TASK DESCRIPTION: Find every line in the records that contains the word "technologies" and copy each of those lines. Case counts.

◆ ◆ ◆ ◆

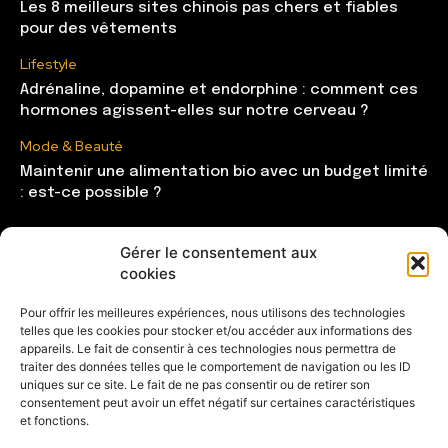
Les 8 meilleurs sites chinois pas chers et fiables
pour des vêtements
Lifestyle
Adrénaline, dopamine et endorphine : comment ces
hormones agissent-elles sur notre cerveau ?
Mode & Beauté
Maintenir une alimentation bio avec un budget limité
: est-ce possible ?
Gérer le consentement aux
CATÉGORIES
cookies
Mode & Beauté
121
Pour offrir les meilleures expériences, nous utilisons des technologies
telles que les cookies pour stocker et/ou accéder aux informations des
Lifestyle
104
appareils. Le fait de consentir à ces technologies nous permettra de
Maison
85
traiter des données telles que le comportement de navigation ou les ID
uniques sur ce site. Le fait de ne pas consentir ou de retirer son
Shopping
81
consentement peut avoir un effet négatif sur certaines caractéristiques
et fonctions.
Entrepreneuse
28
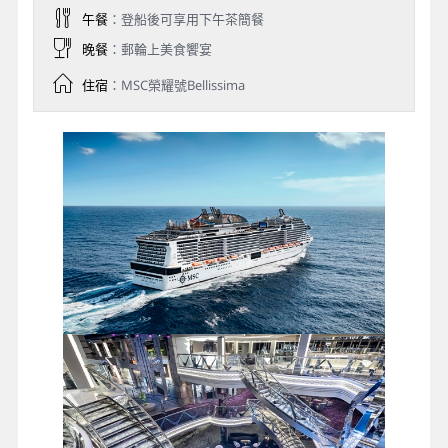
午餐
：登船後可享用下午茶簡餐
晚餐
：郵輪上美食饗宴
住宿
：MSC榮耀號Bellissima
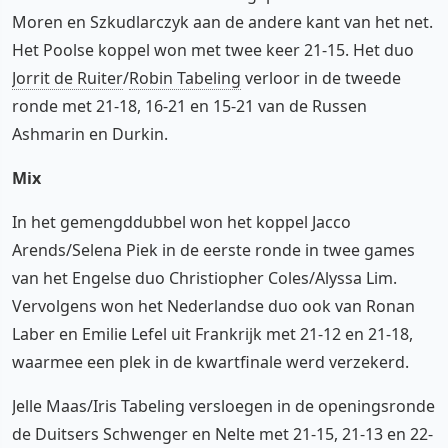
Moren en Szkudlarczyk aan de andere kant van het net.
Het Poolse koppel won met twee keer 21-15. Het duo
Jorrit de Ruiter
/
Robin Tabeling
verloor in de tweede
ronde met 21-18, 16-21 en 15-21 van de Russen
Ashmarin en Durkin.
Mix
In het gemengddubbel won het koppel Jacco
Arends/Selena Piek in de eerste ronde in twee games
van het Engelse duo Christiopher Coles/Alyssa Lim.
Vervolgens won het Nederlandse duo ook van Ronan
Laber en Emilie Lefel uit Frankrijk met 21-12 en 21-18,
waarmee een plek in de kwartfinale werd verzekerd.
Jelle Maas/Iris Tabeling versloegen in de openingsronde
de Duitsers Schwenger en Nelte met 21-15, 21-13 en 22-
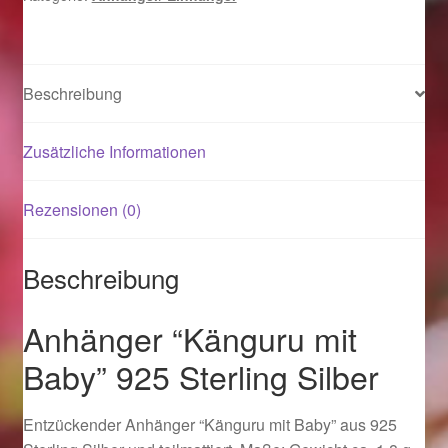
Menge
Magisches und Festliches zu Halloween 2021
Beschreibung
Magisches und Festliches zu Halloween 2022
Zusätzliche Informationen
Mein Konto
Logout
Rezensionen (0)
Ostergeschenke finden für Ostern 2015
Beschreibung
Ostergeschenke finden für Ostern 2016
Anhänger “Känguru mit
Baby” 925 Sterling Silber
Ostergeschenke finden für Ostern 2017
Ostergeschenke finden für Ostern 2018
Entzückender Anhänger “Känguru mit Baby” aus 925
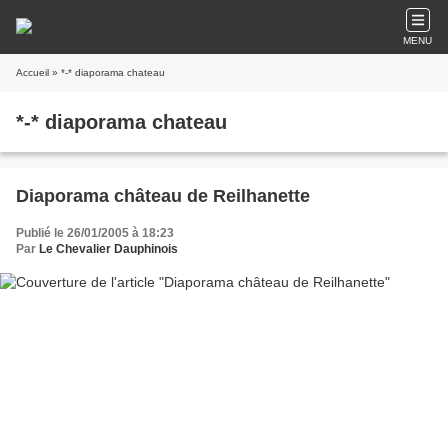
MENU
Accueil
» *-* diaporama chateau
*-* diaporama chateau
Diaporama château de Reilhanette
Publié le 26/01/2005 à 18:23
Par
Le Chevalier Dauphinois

◆ ◆ ◆ ◆

ANSWER AREA:
Pour offrir les meilleures expériences, nous utilisons des technologies
appareils. Le fait de consentir à ces technologies nous permettra de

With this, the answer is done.